Fig.5 – Presenza di lesione in un dente già trattato
Endodonzia chirurgica
Se, nonostante il ritrattamento, la terapia è fallimentare, si può ricorrere, in ultima istanza, all’endodonzia chirurgiga detta anche endodonzia retrograda. In questo caso, data l’impossibilità di ottenere un successo terapeutico con le tradizionali metodiche, si ricorre alla rimozione chirurgica della porzione apicale della radice. Infatti, spesso, il problema risiede negli ultimi millimetri del canale, dove tipicamente si concentrano le anomalie e i canali accessori. In pratica si tratta di un piccolo intervento di chirurgia che consiste nelle seguenti fasi:
- Anestesia
- Preparazione del sito chirurgico: si pratica un lembo in corrispondenza dell’apice del dente; con una fresa si pratica un foro nell’osso e si accede all’apice del dente; si procede al taglio degli ultimi 3-4 mm di apice tramite delle frese.
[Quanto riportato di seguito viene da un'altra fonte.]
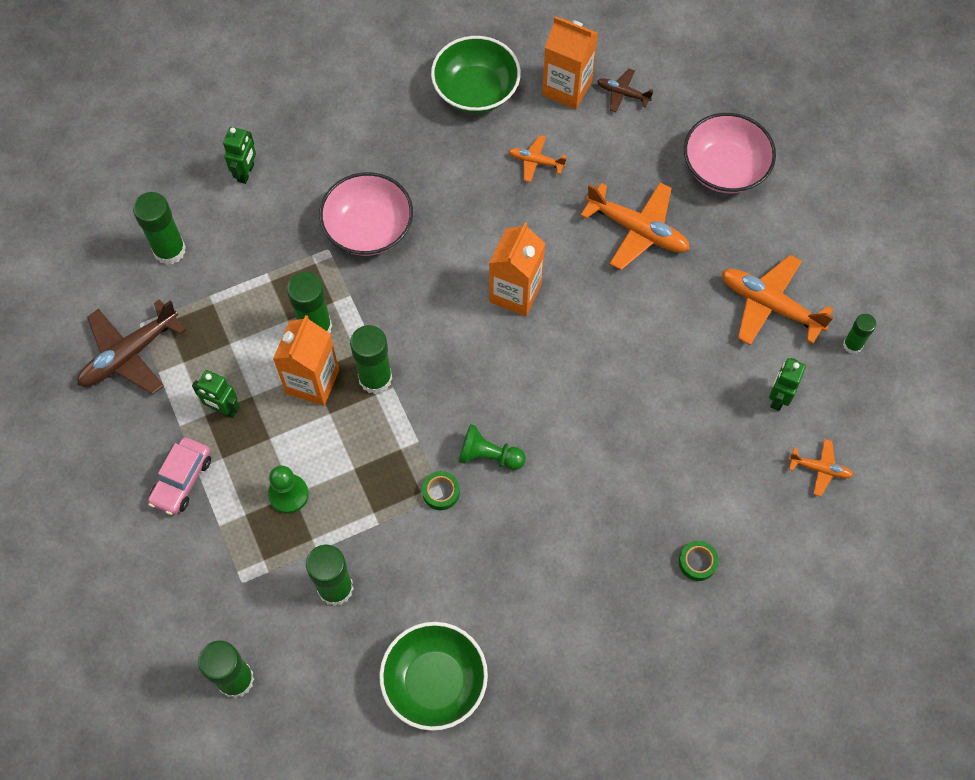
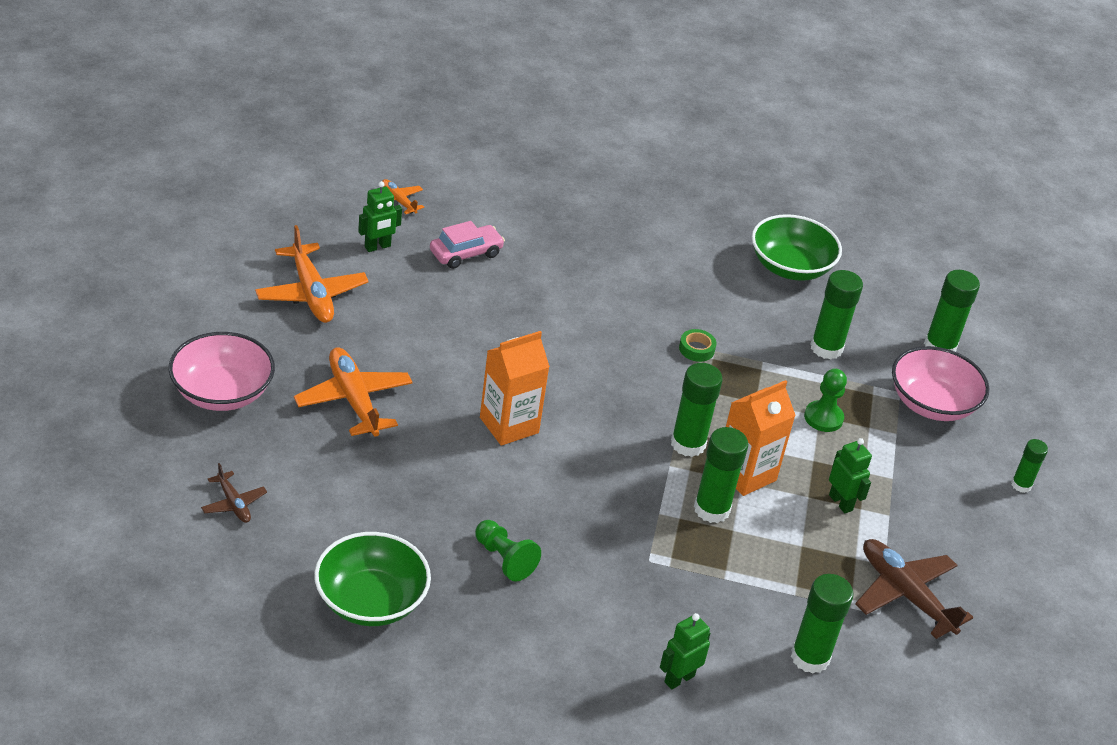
camera: 150 degrees left, 25 degrees down
brown plane [77,299,186,395] -> brown plane turned 120 degrees counterclockwise [855,539,973,639]
pink car [148,437,211,515] -> pink car moved to [430,221,505,269]
pink bowl [319,172,413,256] -> pink bowl moved to [892,346,989,421]
green pawn [458,424,526,470] -> green pawn moved to [475,520,541,581]
orange plane [509,135,566,182] -> none
orange carton [542,16,598,109] -> none
green tape [679,541,719,581] -> none
green glue stick [843,314,876,354] -> green glue stick moved to [1011,439,1048,493]

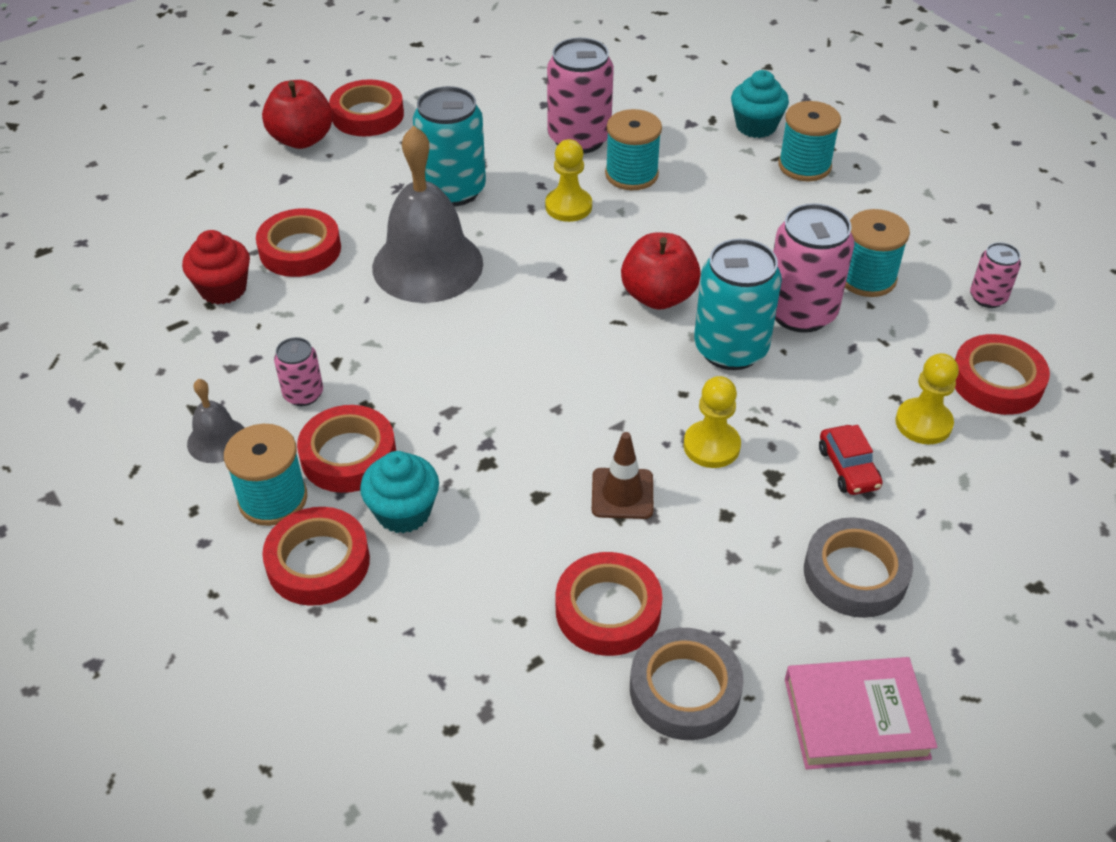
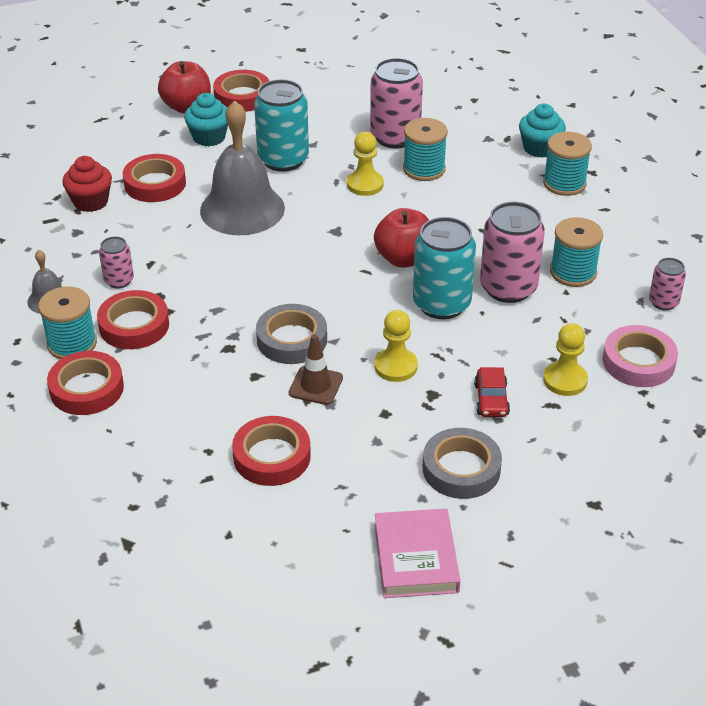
camera: 15 degrees right, 5 degrees down
turquoise cupcake [360,451,439,534] -> turquoise cupcake moved to [184,93,228,146]
grey tape [630,628,744,740] -> grey tape moved to [256,304,327,364]
pink book [785,657,937,770] -> pink book turned 75 degrees clockwise [375,508,460,598]
red tape [955,334,1050,415] -> pink tape [602,325,678,387]

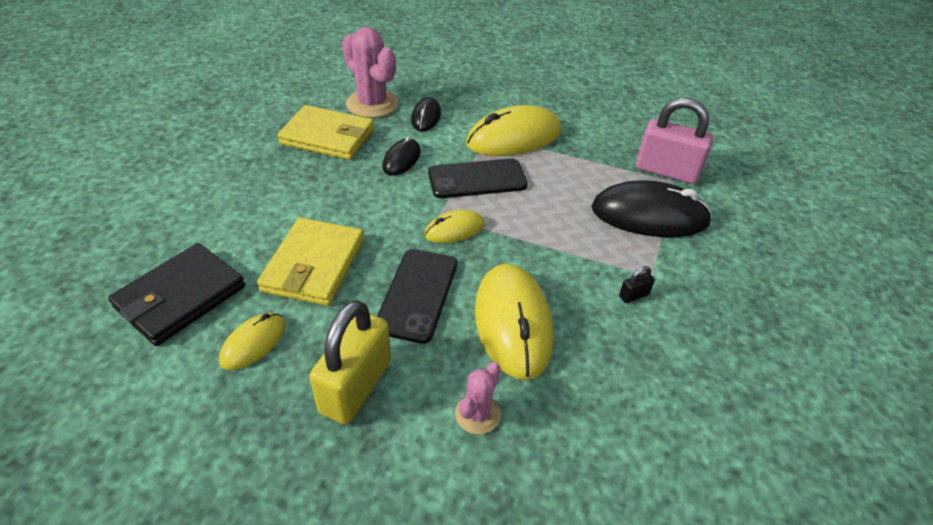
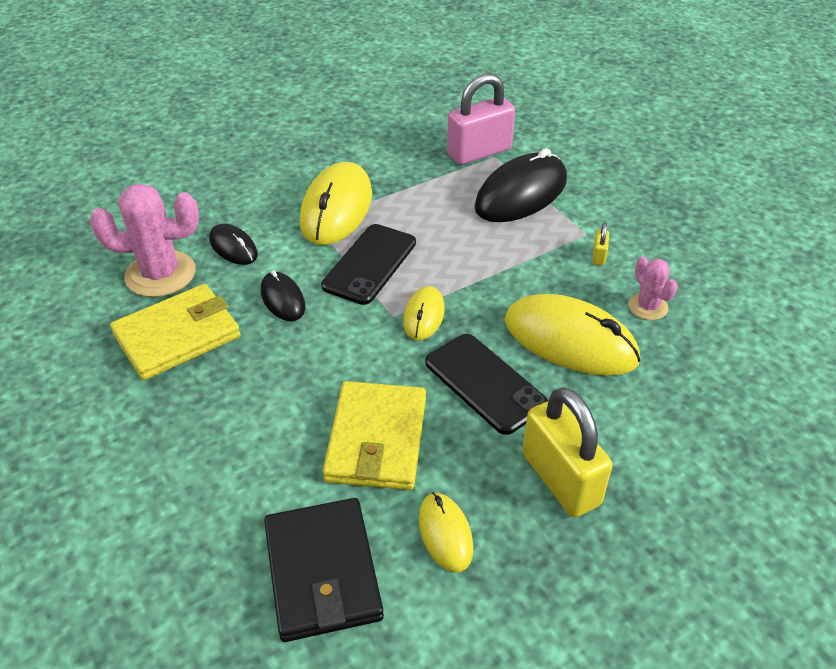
camera: 50 degrees left, 0 degrees up
yellow wallet [257,217,364,306] -> yellow wallet turned 45 degrees clockwise [323,381,426,490]
pink cactus [455,362,501,435] -> pink cactus moved to [628,256,678,320]
black padlock [619,266,655,303] -> yellow padlock [592,223,609,266]

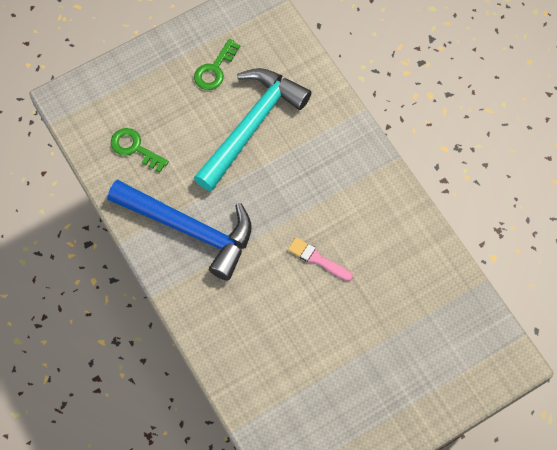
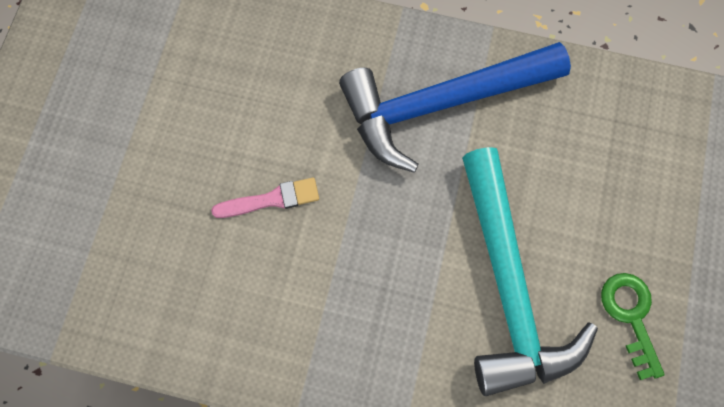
camera: 135 degrees right, 5 degrees up
green key [111,128,169,172] -> none

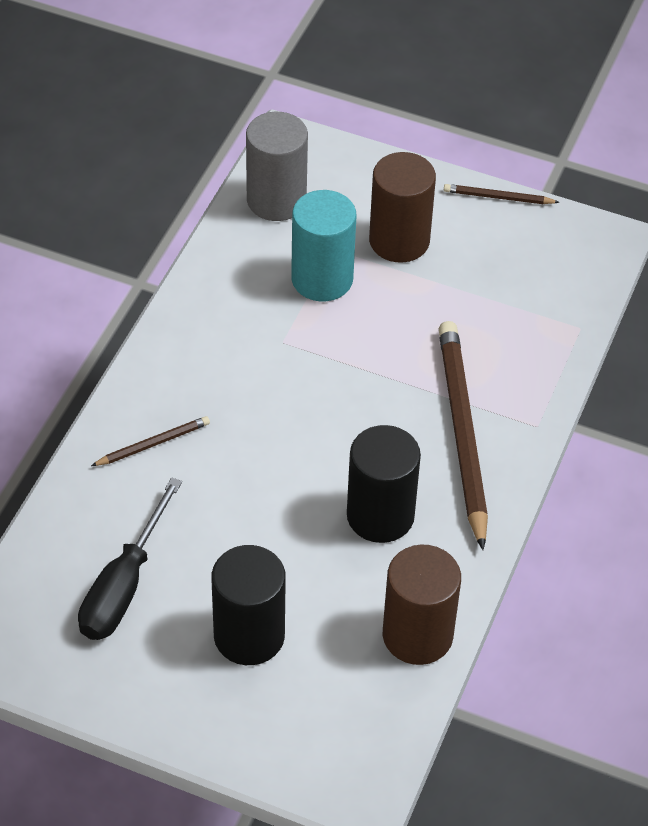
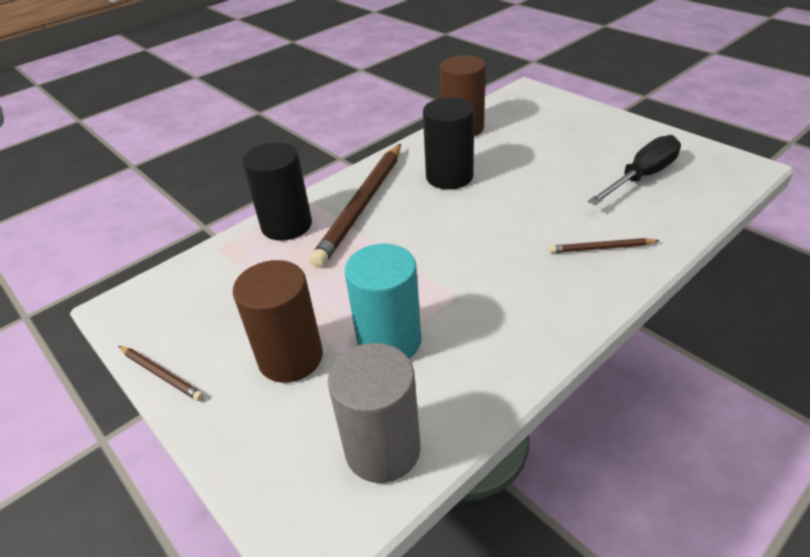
camera: 150 degrees left, 10 degrees down
black cylinder [211,545,286,665] -> black cylinder moved to [242,142,312,241]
- Sigillatura dello spazio canalare: dopo aver ottenuto l’emostasi, si prepara il sito tramite delle punte ultrasoniche apposite che servono a rimuovere la guttaperca dal canale per circa 4 mm. Dopo si sigilla lo spazio creato con un materiale, l’MTA, che sigilla e che indurisce in presenza di umidità.
- Esecuzione di radiografia endorale: per verificare l’avvenuta sigillatura
- Controlli a distanza di due settimane, 1 mese, 3 mesi.